Consuming foods fried in old cooking oil can disrupt the so-called liver-gut-brain axis, which is responsible for physiological homeostasis.
April 11
2024
– 2:51 pm
(Updated at 5:39 p.m.)
How long does cooking oil stay in the fryer without changing? A new study published in the journal Journal of Biological Chemistry He says that eating foods fried in old cooking oil can increase the chances of brain damage.
The project's experiments were conducted on rodents, so the results point to the fact that these animals, when fed reheated cooking oils, showed much higher levels of neurodegeneration.
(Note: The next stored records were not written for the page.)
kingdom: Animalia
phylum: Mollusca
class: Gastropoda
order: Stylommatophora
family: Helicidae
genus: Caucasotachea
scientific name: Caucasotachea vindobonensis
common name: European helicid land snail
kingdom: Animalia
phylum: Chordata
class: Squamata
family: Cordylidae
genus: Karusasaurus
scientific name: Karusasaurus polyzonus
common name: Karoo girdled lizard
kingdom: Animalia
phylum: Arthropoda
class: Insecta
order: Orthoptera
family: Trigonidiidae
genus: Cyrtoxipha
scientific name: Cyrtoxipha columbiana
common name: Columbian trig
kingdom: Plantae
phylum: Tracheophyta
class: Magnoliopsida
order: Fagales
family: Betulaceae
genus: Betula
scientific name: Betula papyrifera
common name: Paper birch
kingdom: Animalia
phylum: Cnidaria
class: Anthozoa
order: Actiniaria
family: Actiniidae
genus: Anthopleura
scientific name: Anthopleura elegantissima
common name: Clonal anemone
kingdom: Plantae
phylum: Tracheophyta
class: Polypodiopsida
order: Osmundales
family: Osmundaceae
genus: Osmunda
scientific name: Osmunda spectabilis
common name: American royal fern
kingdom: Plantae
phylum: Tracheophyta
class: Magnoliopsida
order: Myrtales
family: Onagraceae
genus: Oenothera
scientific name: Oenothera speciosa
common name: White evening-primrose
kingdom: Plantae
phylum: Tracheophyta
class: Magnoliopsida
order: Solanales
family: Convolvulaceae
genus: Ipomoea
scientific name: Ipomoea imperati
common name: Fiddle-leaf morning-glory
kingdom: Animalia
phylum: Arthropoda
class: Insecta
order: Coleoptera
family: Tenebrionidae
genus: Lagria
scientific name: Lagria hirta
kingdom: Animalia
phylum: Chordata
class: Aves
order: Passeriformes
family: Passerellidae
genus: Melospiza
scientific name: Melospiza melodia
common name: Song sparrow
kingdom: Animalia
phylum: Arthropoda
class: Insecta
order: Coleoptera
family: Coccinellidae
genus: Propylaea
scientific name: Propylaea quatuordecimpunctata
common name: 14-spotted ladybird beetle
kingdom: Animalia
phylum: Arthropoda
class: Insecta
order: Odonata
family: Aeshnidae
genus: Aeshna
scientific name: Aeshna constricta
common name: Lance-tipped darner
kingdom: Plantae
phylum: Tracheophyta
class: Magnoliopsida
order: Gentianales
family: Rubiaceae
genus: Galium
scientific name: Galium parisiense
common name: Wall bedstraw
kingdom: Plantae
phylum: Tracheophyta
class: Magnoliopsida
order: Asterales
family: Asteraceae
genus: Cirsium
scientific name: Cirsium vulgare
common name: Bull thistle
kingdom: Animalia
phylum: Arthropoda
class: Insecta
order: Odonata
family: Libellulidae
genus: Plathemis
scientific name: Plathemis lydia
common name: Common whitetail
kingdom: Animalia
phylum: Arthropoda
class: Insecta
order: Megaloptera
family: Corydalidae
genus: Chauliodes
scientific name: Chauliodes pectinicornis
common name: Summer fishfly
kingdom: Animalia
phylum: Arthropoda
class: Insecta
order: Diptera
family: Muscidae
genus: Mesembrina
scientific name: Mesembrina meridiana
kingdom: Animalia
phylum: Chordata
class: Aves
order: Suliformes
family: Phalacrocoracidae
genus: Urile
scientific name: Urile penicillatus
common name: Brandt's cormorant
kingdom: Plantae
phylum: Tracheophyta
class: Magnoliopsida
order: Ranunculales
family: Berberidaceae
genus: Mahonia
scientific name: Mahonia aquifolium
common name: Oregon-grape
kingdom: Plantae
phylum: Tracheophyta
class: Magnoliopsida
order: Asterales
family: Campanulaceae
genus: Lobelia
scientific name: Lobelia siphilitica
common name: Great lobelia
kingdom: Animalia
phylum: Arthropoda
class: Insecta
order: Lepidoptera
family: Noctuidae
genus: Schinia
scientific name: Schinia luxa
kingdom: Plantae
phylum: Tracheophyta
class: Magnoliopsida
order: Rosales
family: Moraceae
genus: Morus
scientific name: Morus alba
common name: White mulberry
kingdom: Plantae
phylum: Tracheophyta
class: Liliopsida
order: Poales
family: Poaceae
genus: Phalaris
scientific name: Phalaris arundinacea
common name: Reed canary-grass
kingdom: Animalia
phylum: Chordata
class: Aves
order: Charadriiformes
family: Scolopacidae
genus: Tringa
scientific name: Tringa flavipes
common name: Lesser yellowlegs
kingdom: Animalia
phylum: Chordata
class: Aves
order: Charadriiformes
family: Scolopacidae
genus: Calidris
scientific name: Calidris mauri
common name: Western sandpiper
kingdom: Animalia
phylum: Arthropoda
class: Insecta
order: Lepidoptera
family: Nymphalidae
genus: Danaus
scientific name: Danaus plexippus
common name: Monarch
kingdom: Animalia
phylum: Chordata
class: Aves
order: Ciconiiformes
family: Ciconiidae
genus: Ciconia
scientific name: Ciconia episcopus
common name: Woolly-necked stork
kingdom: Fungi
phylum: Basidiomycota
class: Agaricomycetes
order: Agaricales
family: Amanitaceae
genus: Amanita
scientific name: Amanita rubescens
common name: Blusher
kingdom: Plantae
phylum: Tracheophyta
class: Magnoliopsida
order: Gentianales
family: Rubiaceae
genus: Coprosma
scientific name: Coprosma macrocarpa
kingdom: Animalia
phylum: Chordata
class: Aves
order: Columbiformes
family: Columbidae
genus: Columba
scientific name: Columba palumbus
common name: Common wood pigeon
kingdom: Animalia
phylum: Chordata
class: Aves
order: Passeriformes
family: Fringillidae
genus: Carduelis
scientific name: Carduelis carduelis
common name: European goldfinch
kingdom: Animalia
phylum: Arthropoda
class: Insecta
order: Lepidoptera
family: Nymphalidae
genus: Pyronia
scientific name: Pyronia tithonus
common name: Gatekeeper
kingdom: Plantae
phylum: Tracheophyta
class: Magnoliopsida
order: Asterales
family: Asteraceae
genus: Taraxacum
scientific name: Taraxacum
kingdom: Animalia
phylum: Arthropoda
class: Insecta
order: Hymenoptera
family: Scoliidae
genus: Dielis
Through the analysis, the group discovered that reheated cooking oil can increase neurodegeneration by disturbing the so-called liver-gut-brain axis, which is responsible for physiological homeostasis.
Cooking oil increases inflammation
The study team organized the rodents into five groups:
- Natural diet (control group);
- Diet supplemented with unheated sesame oil;
- Diet supplemented with unheated sunflower oil;
- Diet supplemented with reheated sesame oil;
- Diet supplemented with reheated sunflower oil.
Rodents need to eat this food daily for 30 days. Thus, the researchers saw that mice fed a diet containing reheated oils had greater oxidative stress and inflammation in liver tissue.
Scientists also reveal in the manuscript the presence of toxins produced by some bacterial strains.
“Liver fat metabolism was altered and transport of omega-3 fatty acids from the brain was decreased, leading to neurodegeneration, which was observed in mice that consumed reheated oil and in their offspring,” the researchers announced.
Speaking of brain damage, the report's authors highlight the seriousness of the consequences in areas vital for regeneration.
Chemical change
When cooking oil is heated, it undergoes changes in its natural chemical composition, reducing its beneficial antioxidants and forming harmful compounds.
Accordingly, researchers point out that old (i.e. reheated) cooking oil exacerbates this process because it becomes increasingly unstable, loses its health benefits and generates more toxins with each use. It was already known that Cooking oil is not exactly healthy to consumeThe study only reinforces this perception.
The full report was presented at Discover BMB 2024, the annual meeting of the American Society for Biochemistry and Molecular Biology.